Details
- Date: 1 August 1850
- Location: Cowlairs, Scotland
- Coordinates: 55°52′50″N 4°14′20″W﻿ / ﻿55.88056°N 4.23889°W
- Country: United Kingdom
- Operator: Edinburgh and Glasgow Railway
- Incident type: Collision
- Cause: Signal passed at danger; failure to protect

Statistics
- Trains: 2
- Deaths: 5
- Injured: 9

= Cowlairs train collision =

1850 train collision in Cowlairs, Scotland

The Cowlairs train collision was an 1850 rear-end collision that resulted in the deaths of five passengers.

==Incident==
On August 1, 1850, three trains were scheduled to arrive in succession at Cowlairs. The first and second trains had arrived at this point, but the second train was parked atop a rail crossover. The train began to reverse to clear space, but in doing this, the engineer made no effort to protect the rear of the train or alert the approaching third locomotive.

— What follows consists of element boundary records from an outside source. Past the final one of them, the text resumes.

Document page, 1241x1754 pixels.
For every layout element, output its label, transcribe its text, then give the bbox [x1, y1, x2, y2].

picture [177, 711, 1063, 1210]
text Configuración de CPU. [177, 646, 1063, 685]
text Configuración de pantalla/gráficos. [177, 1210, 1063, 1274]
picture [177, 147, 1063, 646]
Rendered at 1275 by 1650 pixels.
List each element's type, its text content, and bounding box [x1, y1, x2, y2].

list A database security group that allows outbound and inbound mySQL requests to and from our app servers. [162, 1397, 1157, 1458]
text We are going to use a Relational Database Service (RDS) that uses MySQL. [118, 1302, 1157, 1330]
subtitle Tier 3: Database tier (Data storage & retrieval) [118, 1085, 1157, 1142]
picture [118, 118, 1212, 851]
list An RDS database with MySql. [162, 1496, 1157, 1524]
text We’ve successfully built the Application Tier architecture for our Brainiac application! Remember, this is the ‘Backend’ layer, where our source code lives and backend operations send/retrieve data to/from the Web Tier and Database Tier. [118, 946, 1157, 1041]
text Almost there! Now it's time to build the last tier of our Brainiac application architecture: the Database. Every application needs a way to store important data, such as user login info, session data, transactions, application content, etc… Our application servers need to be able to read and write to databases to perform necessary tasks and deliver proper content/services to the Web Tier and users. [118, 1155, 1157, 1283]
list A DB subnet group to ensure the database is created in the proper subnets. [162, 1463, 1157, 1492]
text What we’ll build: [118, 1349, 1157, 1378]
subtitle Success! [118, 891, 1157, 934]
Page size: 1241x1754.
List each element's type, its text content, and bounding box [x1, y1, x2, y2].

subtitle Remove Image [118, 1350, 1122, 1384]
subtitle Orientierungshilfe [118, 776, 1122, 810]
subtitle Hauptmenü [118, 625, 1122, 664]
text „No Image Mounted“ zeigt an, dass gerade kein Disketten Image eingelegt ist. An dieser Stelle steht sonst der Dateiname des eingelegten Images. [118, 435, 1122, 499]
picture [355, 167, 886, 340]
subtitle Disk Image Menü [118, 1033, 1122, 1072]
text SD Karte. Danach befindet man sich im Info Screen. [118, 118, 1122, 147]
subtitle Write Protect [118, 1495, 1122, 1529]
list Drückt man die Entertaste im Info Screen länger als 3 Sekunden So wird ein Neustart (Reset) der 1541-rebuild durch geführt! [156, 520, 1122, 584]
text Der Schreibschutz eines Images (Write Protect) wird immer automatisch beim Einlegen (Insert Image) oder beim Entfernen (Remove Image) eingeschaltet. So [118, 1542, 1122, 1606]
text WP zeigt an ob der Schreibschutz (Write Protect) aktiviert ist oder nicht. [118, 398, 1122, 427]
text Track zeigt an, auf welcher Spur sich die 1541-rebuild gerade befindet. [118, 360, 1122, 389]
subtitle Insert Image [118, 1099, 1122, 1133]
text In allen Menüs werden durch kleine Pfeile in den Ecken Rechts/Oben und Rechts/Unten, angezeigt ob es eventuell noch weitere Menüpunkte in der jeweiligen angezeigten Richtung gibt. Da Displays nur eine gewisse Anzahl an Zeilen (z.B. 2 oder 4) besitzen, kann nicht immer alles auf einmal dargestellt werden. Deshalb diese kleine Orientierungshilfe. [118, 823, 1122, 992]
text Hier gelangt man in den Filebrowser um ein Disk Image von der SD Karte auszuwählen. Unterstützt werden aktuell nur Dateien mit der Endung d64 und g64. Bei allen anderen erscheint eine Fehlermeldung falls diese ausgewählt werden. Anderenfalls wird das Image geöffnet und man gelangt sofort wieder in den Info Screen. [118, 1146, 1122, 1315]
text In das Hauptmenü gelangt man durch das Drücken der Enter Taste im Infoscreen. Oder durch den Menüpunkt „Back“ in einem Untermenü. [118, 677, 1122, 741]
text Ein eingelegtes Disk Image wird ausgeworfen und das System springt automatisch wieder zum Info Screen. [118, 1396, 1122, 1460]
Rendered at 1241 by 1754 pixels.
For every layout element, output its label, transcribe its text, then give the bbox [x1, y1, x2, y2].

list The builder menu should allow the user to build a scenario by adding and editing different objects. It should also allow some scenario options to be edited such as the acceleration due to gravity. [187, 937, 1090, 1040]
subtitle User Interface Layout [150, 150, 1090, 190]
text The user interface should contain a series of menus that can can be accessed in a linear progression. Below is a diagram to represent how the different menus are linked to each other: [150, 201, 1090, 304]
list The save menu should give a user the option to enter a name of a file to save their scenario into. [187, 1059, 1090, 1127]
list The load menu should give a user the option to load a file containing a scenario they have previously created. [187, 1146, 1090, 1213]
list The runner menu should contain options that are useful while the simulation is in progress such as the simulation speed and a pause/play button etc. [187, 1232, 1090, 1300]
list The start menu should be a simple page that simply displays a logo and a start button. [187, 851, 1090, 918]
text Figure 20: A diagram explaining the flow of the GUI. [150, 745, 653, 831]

By the time the third train had approached, it was already too late. The third collided with the rear of the second train, which resulted in the deaths of 5 passengers, including a child. An additional 9 others were injured.

==Investigation==
An official inquiry blamed multiple factors including fault on the railway company for allowing passenger overcrowding, and additional blame on the engineer of the second train for failing to send back any signals prior to reversing.